For most of my life, global has been exciting. The possibilities of trade, education, tourism, culture, fashion seemed to grow exponentially just at the thought of global. My childhood was spent in the UK and in East Africa. My first experience of a business world outside the UK was in the late 1970’s, when I was asked to take the Israeli sales manager on a field visit in my East London territory. Head office thought he would enjoy the Jewish quarter that formed the Western limit of my patch. I remember being briefed not to take him in to see any Arabic physicians. How was I to know that Dr Almeida was Arabic? They both pretended to be from other countries and the discussion was very civil. I think this sowed the seed that we have a lot in common who ever we are and differences can be bridged if we want them to be.
I have a feeling that global has a bad name at the moment and I am trying to understand why. We, in the West, live in a time of unprecedented access. Our shops are stocked with food from around the world. Our electronics are from China, our cars from Korea or Germany and our clothes from Rumania or India but we never stop to wonder about the supply chain, the social environment and international cohesion behind this. Perhaps we are blasé, perhaps our wealth and our easy access have turned China or India into nothing more than letter combinations on the labels of the goods we buy and perhaps ubiquitous branded goods are so commoditised that the users do not even consider them to be harbingers of a global ethos.
I spent time in my last company building relationships with the core countries, and between them. Neither of these was easy to do. We needed to foster a reason for mutual support. To achieve this we created a situation where a brand ran like a small company, with the principal activities shared, such that each major strategy was assigned to one country representative, making that person responsible for securing buy in from the other countries. Overall, it was clear that the countries embraced the concept. As a by-product, the representatives of the core countries became more culturally aware and more valuable in the employment talent pool.

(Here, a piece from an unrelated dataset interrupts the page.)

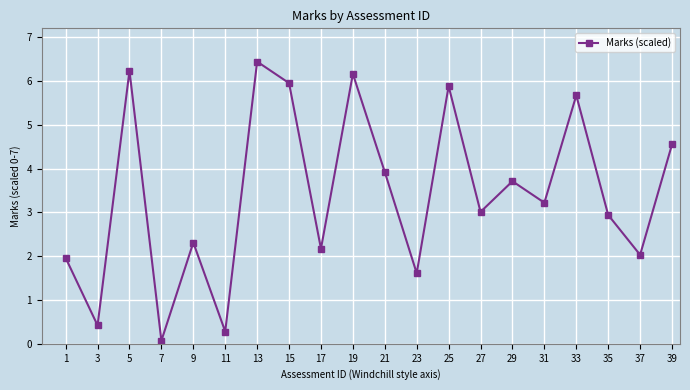

What is the change in value from 5 to 31?

-3.0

I suppose the landing deck is tight and it is easy to overshoot or undershoot in achieving the right balance of time investment. It helped that I moved the ‘board meetings’ around. There has to be total commitment to this philosophy, and it may cost more in travel and living expense of course. Which is why there has to be commitment from the head of the business to the most junior clerk.
On a more personal level, we are presented with a ‘new’ utopia of electronic aggregation through social media. Our tacit acceptance of this service is at the same time acquiescence to a social code based on the personal philosophies of the builders of those systems.
I am not sure I want to blank out the differences between cultures just yet. I want to acknowledge them and perhaps celebrate them. If you like, I am not quite prepared to ‘Go gentle into the good night’. Perhaps it is right that those of a certain maturity should now be the ones for whom ‘Old age should burn and rave at close of day’. So I am getting those printed t shirts out of the rag box and dusting off those Converse Sneakers and the original 501’s. Hang on, what was I saying about global branding? I think I should write to Martin Lukes and ask his advice. I think a-bGlobal.com was bought by Google.